▸ To-do list
A. Duplicate the chat transcript about MVPs from "Hiten S. we didn’t" to "in our case)".
B. List every web address that appears in the chat transcript about MVPs.

▸ Excerpt provided
— Begin —
Hiten S. online web design community
Radu S. what about blogs/journalists?
Hiten S. we didn’t focus on blogs for press or journalists initially.
RichardInJapan I have been making a list of journalists to contact when I launch. They have been writing about the problem I solve.
Hiten S. so we put up a landing page and basically showcased what I product was (just a screenshot of a heatmap in our case)
nilesh I feel sheepish to ask this, but how should I find partners? I am expert in mathematical modeling but need horse power to convert ideas to software
Chaba http://www.techcofounder.com/
Hiten S. we also discovered that web designers hung out at css galleries like http://unmatchedstyle.com
Hiten S. at this stage you wouldn’t focus on PR
I am specifically talking about a MVP, very early product and getting early customers, so PR, and other “growth” tactics are out of the question
Hiten S. we actually bought ads on the CSS galleries and we also engaged in a few design communities
today, I would probably add that I would have added a survey to our landing page and also solicited people to tweet and share with facebook (after they put in their email address on our landing page)
nilesh Can you guys talk about MVP? MVP idea was an eye opener for me. I was planning to put a model that I built for my company (quite complex to solve supply chain related problems) online, realizing it may not be what cust. may be looking for…
Hiten S. MVP chat
Hiten S. if you want to see some MVPs with surveys, check out ones that we’ve created: http://sharefeed.com http://beta.survey.io http://daily.io http://kissmetrics.com
Pete L. was your MVP just a landing page, or did you have a prototype
Hiten S. our CE MVP was just a landing page with email collection we ended up collecting over 20,000 emails
(multiple) wow
Ashley that 20k number just made a lot of MVP converts and earlyvangelists here :)
— End —
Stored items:
— Begin —
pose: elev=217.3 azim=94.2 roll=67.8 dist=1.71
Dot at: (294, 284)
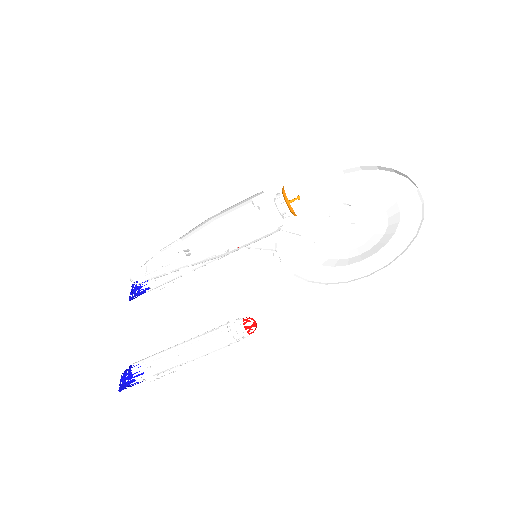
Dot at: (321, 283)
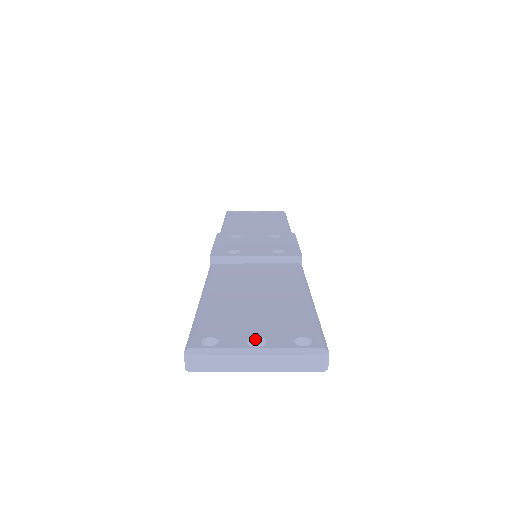
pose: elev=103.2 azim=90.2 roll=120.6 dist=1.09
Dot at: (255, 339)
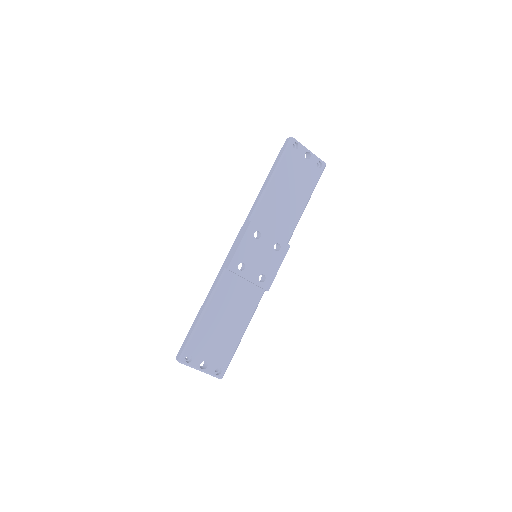
Dot at: (205, 361)
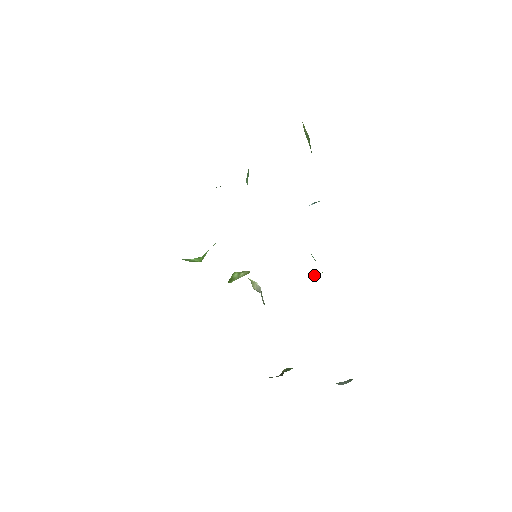
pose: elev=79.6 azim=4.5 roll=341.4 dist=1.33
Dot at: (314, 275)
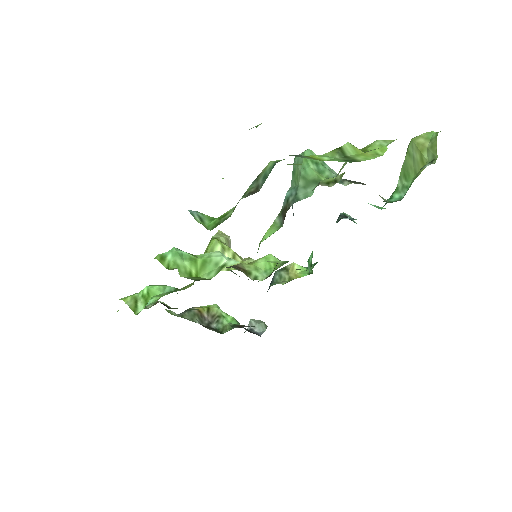
Dot at: (295, 267)
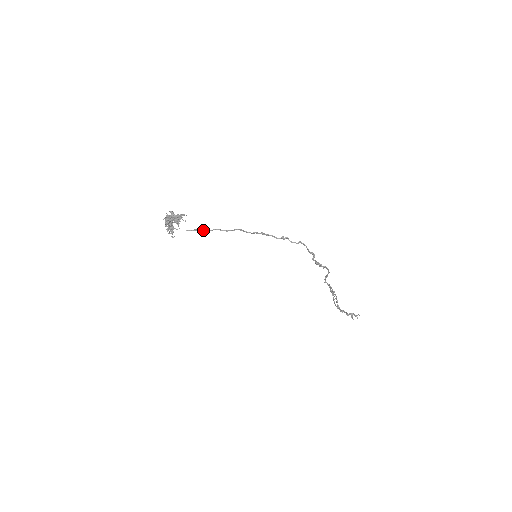
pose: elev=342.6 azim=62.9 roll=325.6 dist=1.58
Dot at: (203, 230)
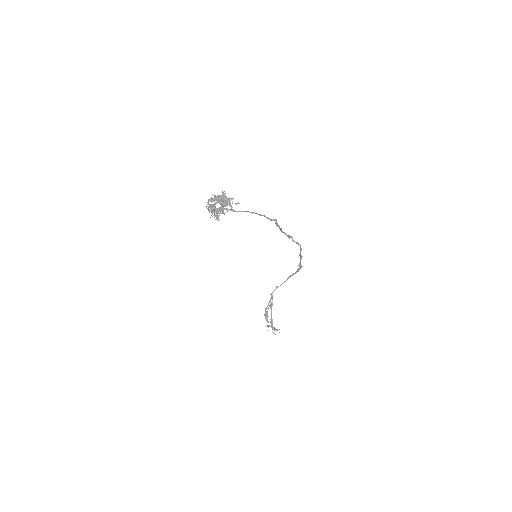
Dot at: (258, 214)
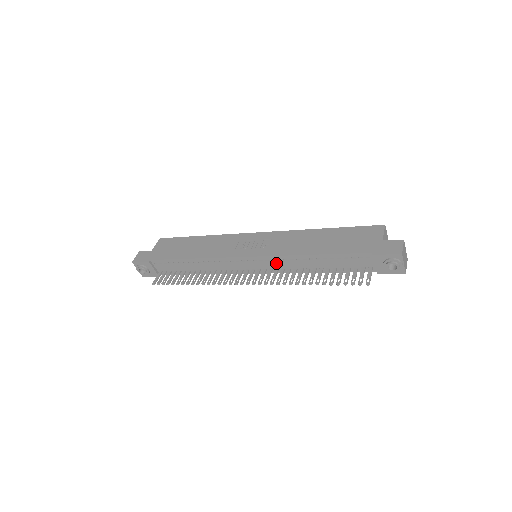
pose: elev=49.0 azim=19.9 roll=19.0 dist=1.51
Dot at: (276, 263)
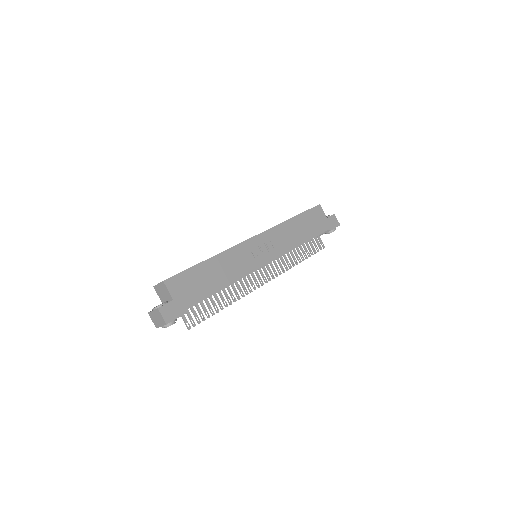
Dot at: occluded
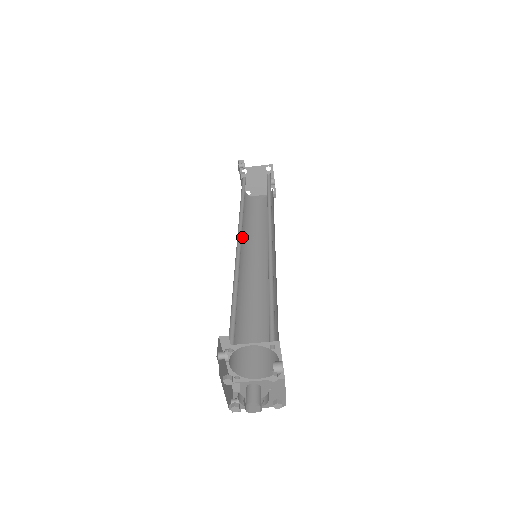
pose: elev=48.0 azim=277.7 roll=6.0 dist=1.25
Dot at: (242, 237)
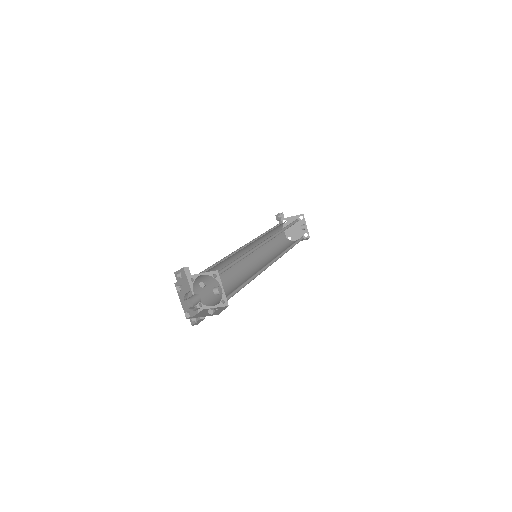
Dot at: (260, 253)
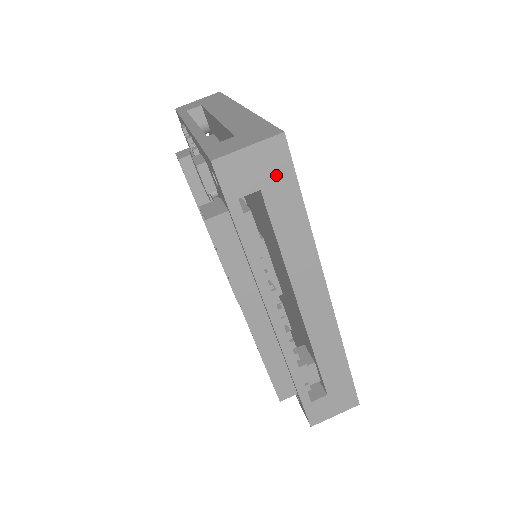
— End —
▸ The answers
A.
Hiten S. we didn’t focus on blogs for press or journalists initially.
RichardInJapan I have been making a list of journalists to contact when I launch. They have been writing about the problem I solve.
Hiten S. so we put up a landing page and basically showcased what I product was (just a screenshot of a heatmap in our case)

B.
http://www.techcofounder.com/
http://unmatchedstyle.com
http://sharefeed.com
http://beta.survey.io
http://daily.io
http://kissmetrics.com